The Fundamental Growth Curve (Part 2)

by radimentary

[Followup to the previous post. I will likely collect and reorganize these shortforms once the month is over.]

The narrative from the previous post outlines my basic model for how growth works. For a typical skill, be it running cross country or solving Rubik’s cubes or engaging in mathematical research, return on investment follows a curve like this:

In the first stage, growth is fast and cheap. The core fundamentals are the easiest to pick up and best documented. Adepts willing and able to mentor novices are plenty. As the weakest one of the group, you’re no threat to anybody’s status (excepting, perhaps, the second weakest one, but they’re in no position to do anything to you).

This is the regime where the 80/20 principle holds: 80% of the absolute value in the activity is picked up with only 20% of the effort, applied with discernment. Most members in any community are novices somewhere in this first stage, enjoying the immediate gratification of visible gains while lacking the stomach for serious investment.

The gains here are absolute in nature. You might not garner any attention for picking up jogging, but your sleep apnea clears up. You might not win any money playing a game, but you become competent enough to enjoy it and be able to appreciate professional play. You might not prove any new theorems taking undergraduate math classes, but you finally understand how to calculate expected value and stop getting duped by slot-machines.

In the second stage, there is a long plateau, a “wall” that most people hit when the newbie gains fall off and serious commitment or exceptional talent seem necessary to progress.

Past the fundamentals, there exist conflicting and ambiguous schools of thought on how to progress to experthood. The athlete is told to follow three different diets by three different nutritionists. Long debates are held about which chapters of Hartshorne are mandatory to truly learn algebraic geometry. The single-digit-kyu Go player is told to focus on opening, on fighting, on life-and-death problems, on endgame, and each is apparently vitally important and the one true path to greatness.

Months of physical time are spent to see small improvements that have no practical impact on your life: whether you run a 9 minute mile or a 6 minute mile, the only thing you’ll win is a participation ribbon. You blog for years only to see your readership jump from dozens to hundreds. You practice your craft doggedly and jump from the worst surgeon in the hospital to the second-best, but when it comes time for their heart transplants, the billionaires still pass you by to wait in line for that star surgeon.

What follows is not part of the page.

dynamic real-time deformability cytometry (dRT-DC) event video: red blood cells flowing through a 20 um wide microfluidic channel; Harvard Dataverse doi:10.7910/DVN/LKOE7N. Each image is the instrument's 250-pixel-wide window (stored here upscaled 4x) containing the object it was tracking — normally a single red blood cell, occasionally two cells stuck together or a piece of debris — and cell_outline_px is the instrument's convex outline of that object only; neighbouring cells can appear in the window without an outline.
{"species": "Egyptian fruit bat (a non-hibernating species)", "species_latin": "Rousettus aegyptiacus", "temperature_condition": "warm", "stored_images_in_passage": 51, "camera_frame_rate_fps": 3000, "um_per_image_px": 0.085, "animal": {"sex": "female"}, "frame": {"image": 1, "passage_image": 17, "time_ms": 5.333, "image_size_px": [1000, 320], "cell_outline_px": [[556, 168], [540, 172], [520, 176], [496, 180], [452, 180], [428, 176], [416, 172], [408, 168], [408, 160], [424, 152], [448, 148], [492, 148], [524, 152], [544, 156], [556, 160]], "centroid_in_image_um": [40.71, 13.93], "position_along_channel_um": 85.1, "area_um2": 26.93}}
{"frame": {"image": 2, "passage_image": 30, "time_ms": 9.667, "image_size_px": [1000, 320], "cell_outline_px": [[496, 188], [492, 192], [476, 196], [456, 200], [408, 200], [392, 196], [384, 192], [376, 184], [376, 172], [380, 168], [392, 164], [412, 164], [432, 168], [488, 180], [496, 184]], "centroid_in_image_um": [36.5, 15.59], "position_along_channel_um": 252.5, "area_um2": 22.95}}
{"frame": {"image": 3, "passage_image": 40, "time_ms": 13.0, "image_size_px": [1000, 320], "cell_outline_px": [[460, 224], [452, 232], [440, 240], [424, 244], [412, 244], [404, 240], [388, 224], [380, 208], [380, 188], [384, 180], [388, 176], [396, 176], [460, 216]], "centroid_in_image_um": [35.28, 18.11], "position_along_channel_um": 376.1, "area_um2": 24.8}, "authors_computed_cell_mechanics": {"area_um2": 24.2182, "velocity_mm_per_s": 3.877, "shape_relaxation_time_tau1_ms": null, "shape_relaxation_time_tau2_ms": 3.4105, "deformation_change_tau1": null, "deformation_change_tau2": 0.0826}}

In the third stage, absolute improvements get even slower, but you finally hit a level of mastery where positional, or relative, gains kick in. And my, do they kick in fast.

You become one of the top players in your cohort, and people start to notice you. Coaches give you special treatment, you win minor awards, get sent to training camps, participate in more rarified cohorts.

You have a renewed and enormous motivation to improve: every tiny absolute improvement could move you up one giant discrete ranking. Jumping from the 11th best-selling author to the 10th doubles your book sales. Shaving a couple seconds off your personal best means a new state record and a full ride to college. Writing one additional paper in graduate school edges out the next candidate to land you the fancy fellowship that keeps your academia dreams alive.

And look, the divide between the second and third stages is not just a shallow artifact of human status regulation. It’s an essential feature of the collaborative optimization problems we face all the time. As long as people work in teams and specialize according to their relative advantage, an individual hardly contributes in a given dimension unless they are the best or nearly so.

Look at it this way: if eight college friends are taking a road trip through gravelly mountain roads, the best driver is going to drive the van most of the time, and the second best driver might help pick up some slack. How well these two drive is dreadfully important, but as for the other six – it makes not a wit of difference if they even have licenses. Everyone in that van is incentivized to pour their resources into helping that best driver become even more skilled.